The jewels in the government health IT universe have long been the Defense Department’s Armed Forces Health Longitudinal Technology Application (AHLTA) and the Veterans Affairs Department’s Veterans Health Information System and Technology Architecture (VistA), both of which have decades of development behind them. They’ll eventually merge to become a single military electronic health record, by far the largest EHR in the country.

Along the way, they’ll also break other ground. The new, integrated EHR (iEHR) will be the first major government health IT project to be developed as an open-source project, though traditional software acquisition approaches could still be used for some elements of the EHR.

Both of the current DOD and VA EHRs use a lot of proprietary and custom components, so trying to merge them as they are would be a nightmare. Going the open-source way will get around that and also produce something that should be much easier to maintain and scale for future needs.

“Moving to an open-source model invites innovation from the public and private sectors,” said Eric Shinseki, VA secretary, in announcing the start of the program in June. “It is an important element of our EHR collaboration with the Department of Defense and an important part of our strategy to ensure that VA clinicians have the best tools possible, and that veterans receive the best health care possible."

The Open Source Electronic Health Record Agent was launched at the end of August to be the governing body for the open-source community that will help develop the iEHR.

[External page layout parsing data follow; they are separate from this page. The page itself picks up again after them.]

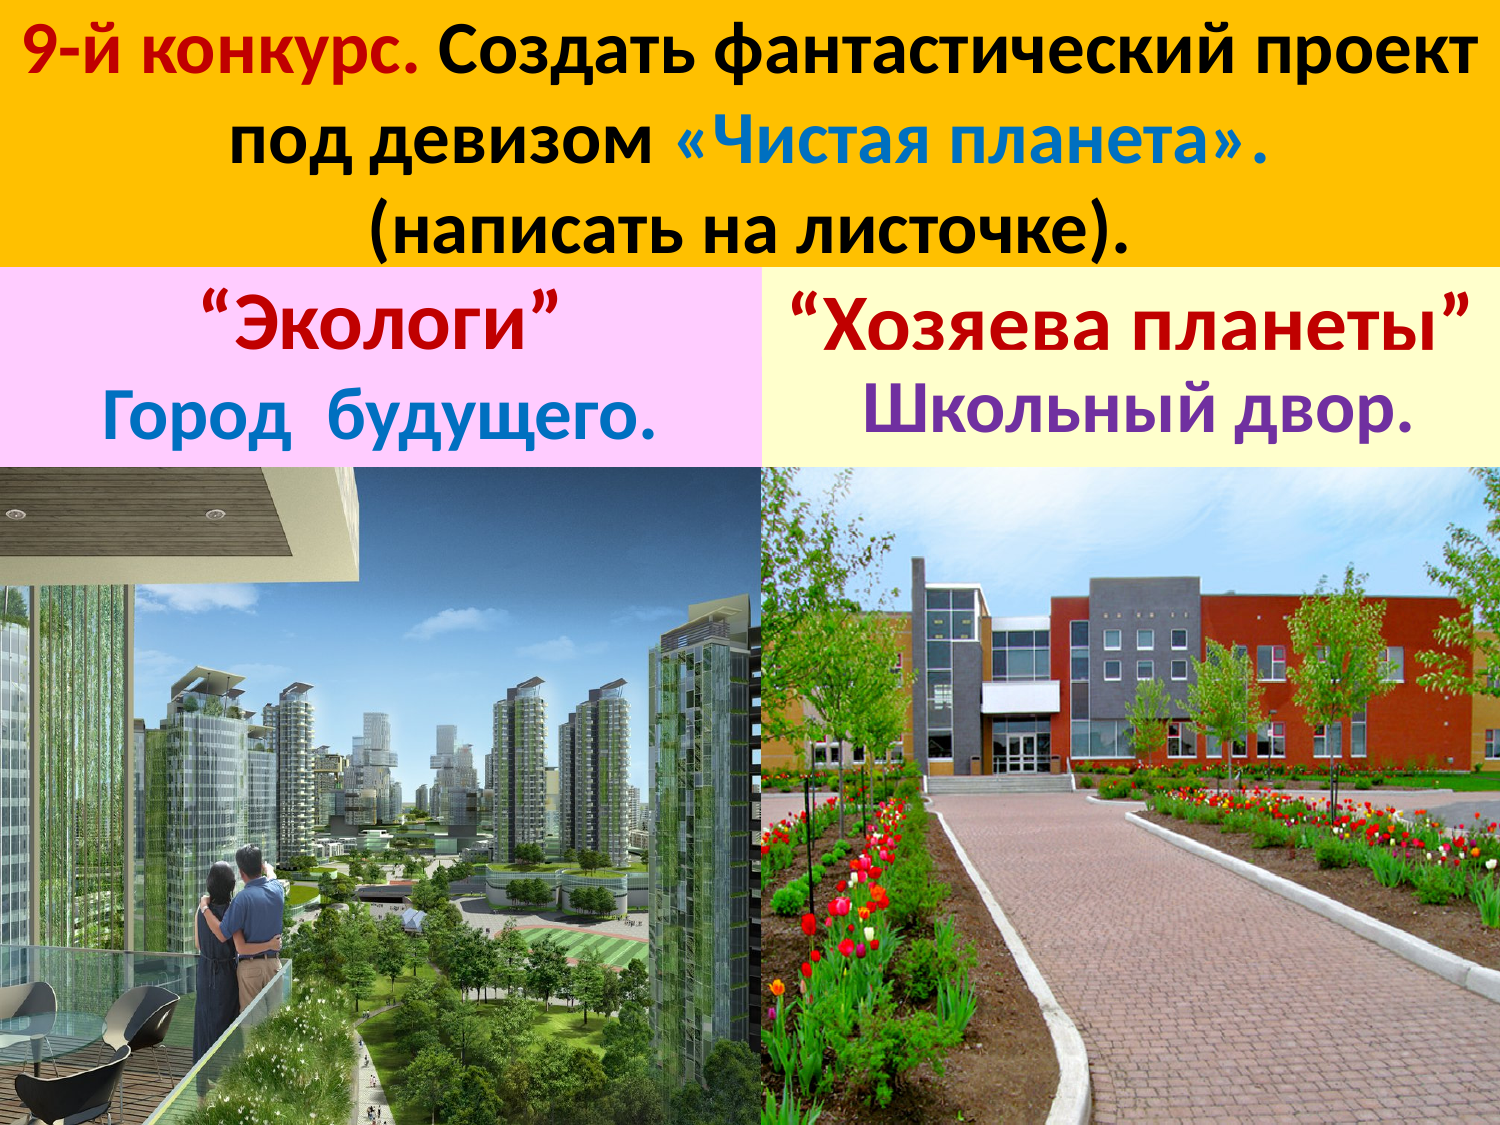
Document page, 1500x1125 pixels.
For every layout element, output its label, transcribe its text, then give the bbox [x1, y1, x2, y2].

list “Экологи” [0, 267, 761, 356]
title 9-й конкурс. Создать фантастический проект под девизом «Чистая планета». (написать на листочке). [0, 0, 1500, 267]
list Школьный двор. [761, 349, 1500, 467]
picture [0, 467, 1500, 1125]
list “Хозяева планеты” [761, 267, 1500, 349]
list Город будущего. [0, 356, 762, 466]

The goal is to provide service personnel with a single health record that will follow them from the moment they enter the military to the end of their lives. The trick will be to provide a single architecture for the EHR while still enabling both the DOD and VA medical people to work with the AHLTA and VistA components they still find useful.

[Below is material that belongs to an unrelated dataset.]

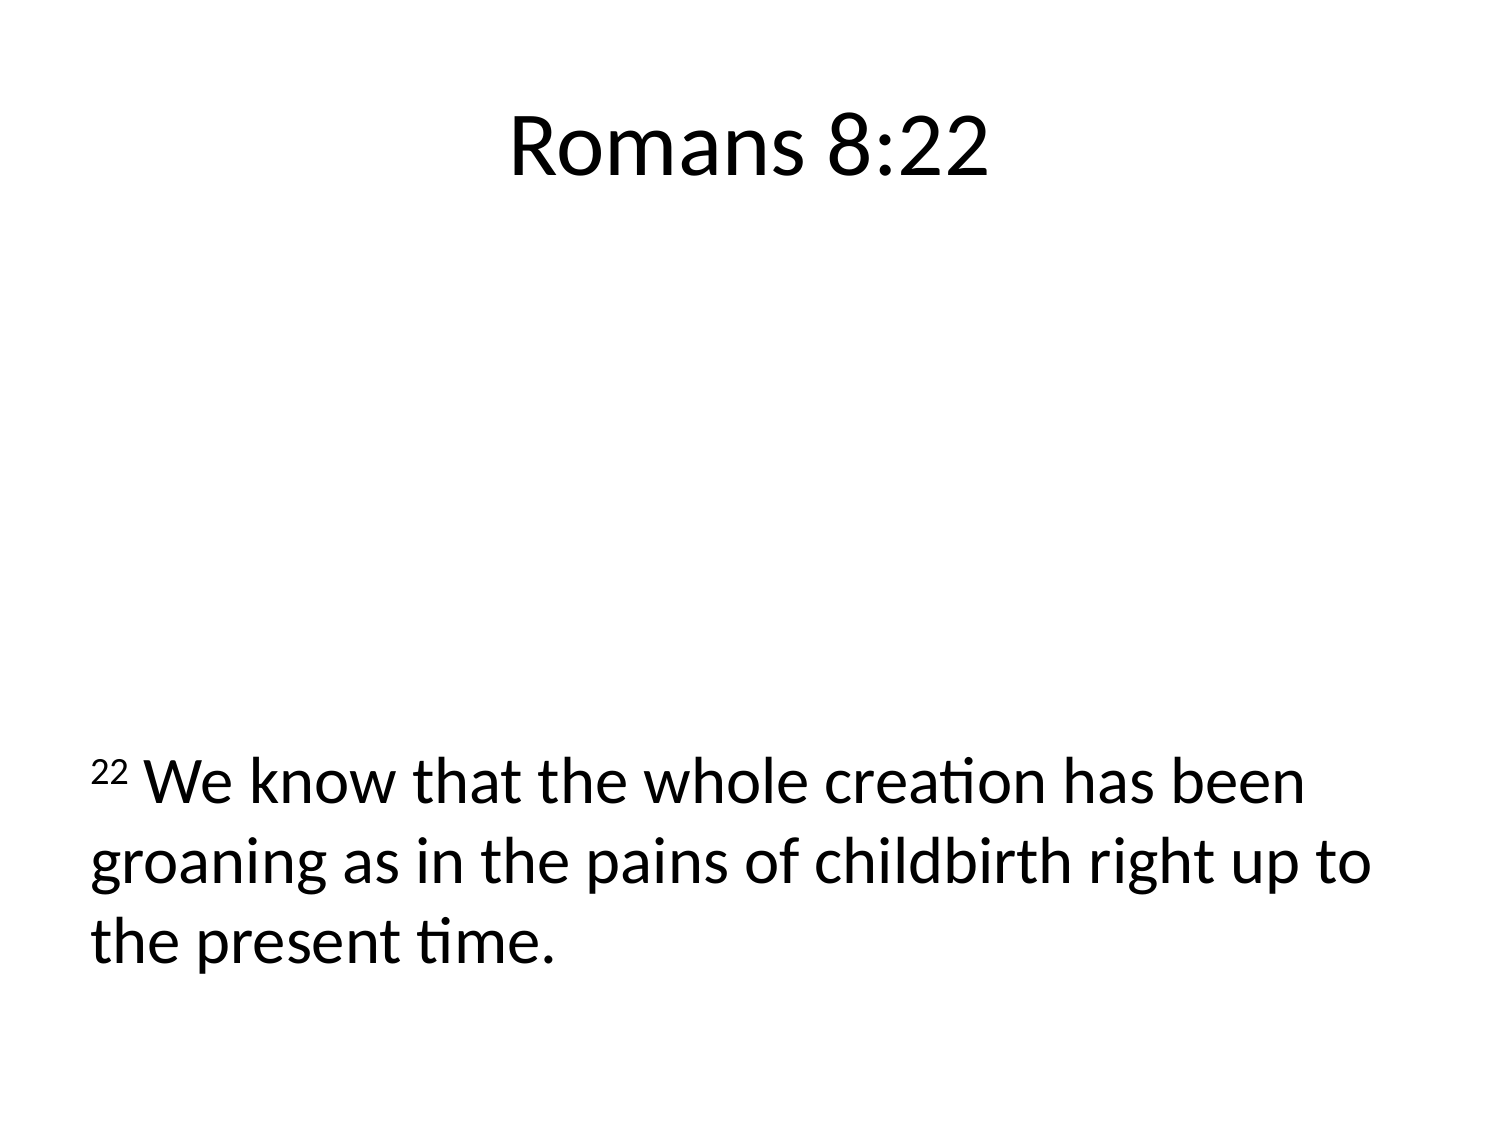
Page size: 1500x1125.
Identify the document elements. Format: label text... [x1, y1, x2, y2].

title Romans 8:22 [75, 45, 1425, 233]
list 22 We know that the whole creation has been groaning as in the pains of childbirth right up to the present time. [75, 262, 1425, 1005]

To that end, the VA issued a request for information in September to gather ideas from industry on what the graphical user interface and associated Web services might look like for the integrated EHR.

There is an interim joint EHR of sorts. The Virtual Lifetime Electronic Record (VLER) was launched after President Barack Obama ordered in April 2009 that DOD and VA create a single, lifetime EHR for the armed services. However, the VLER focuses on sharing medical information between the two, building on previous data sharing initiatives between VA and DOD. However, it doesn’t use the single architecture envisioned for the iEHR, so it is limited in what it can do.

Still, what it will do is provide DOD and VA with the experience of operating a joint EHR, in addition to giving service members and veterans an idea of how the iEHR will work for them. In September, VA said it was expanding its VLER pilot and was on track to implement a health information exchange at 11 of its VA medical centers and to partner with both DOD and private health care entities by the fall 2011.

VA said its goal is, by the end of the fiscal year, to have 50,000 veterans who are VA patients authorize the sharing of their records.

It might not be all smooth sailing. Apart from the technical complexities of merging the two EHRs, how easy it becomes may depend on how well both DOD and VA convince congressional committees that they’ll be able to pull off the move to the new record.

The House Military Personnel Subcommittee, in its May markup of the 2012 National Defense Authorization bill, held back all but 10 percent of the money the Military Health System had requested for the iEHR work, saying it first wanted to see a transition plan that detailed how the transition would be done in an efficient and cost-effective way.

That followed a report in February from the Government Accountability Office that criticized both VA and DOD for not having specific plans, goals or time frames for their joint health IT needs.

Nevertheless, both DOD and VA seem committed to the iEHR. As was noted at the time in early 2011 when Shinseki and then DOD Secretary Robert Gates agreed on the concept for the integrated record, 90 percent of the medicine used by DOD and VA is the same, so why not have a single EHR and have taxpayers pay to build it once?